> _Exercise instructions_
In the entries that follow, find each line with the word "Acquisition" and copy it.

Given data Block Start

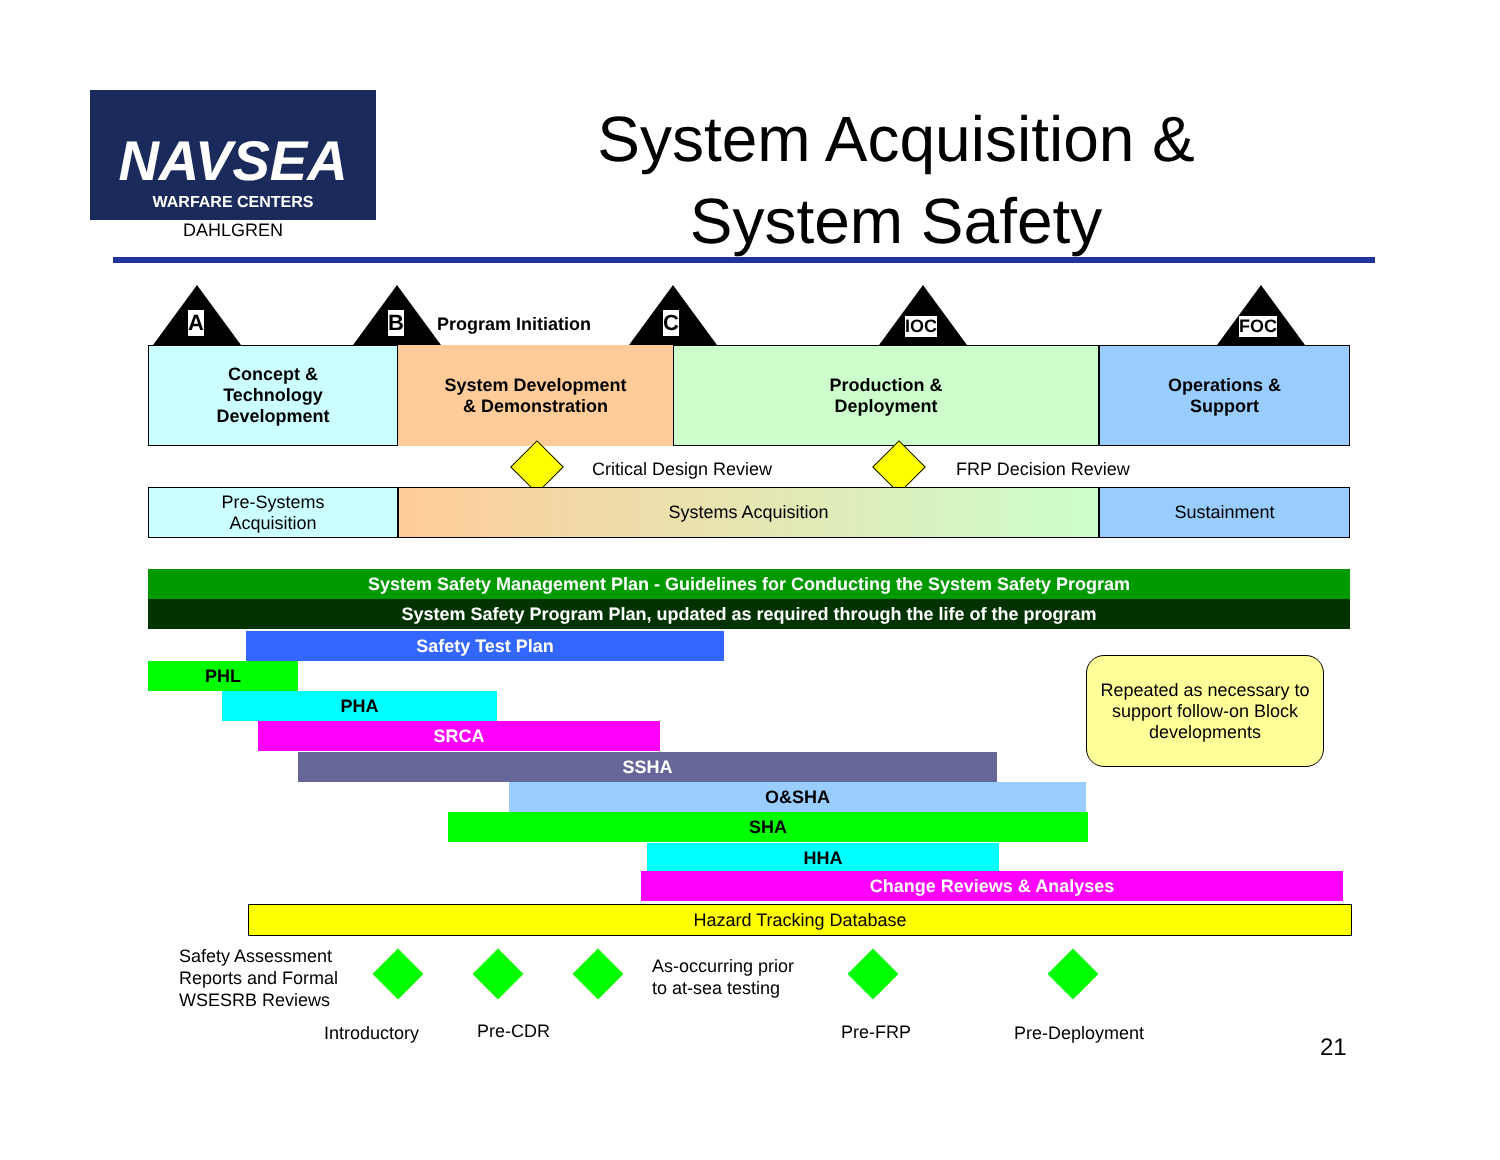NAVSEA
WARFARE CENTERS
DAHLGREN
System Acquisition & System Safety
. A B Program Initiation C IOC FOC
Concept &
Technology
Development
System Development
& Demonstration
Production &
Deployment
Operations &
Support
Critical Design Review FRP Decision Review
Pre-Systems
Acquisition
Systems Acquisition Sustainment
System Safety Management Plan - Guidelines for Conducting the System Safety Program
System Safety Program Plan, updated as required through the life of the program
Safety Test Plan
PHL
PHA
SRCA
SSHA
O&SHA
SHA
HHA
Change Reviews & Analyses
Hazard Tracking Database
Repeated as necessary to support follow-on Block developments
Safety Assessment
Reports and Formal
WSESRB Reviews
As-occurring prior
to at-sea testing
Introductory Pre-CDR Pre-FRP Pre-Deployment 21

Given data Block End

> _Answer to this task_
System Acquisition & System Safety
Acquisition
Systems Acquisition Sustainment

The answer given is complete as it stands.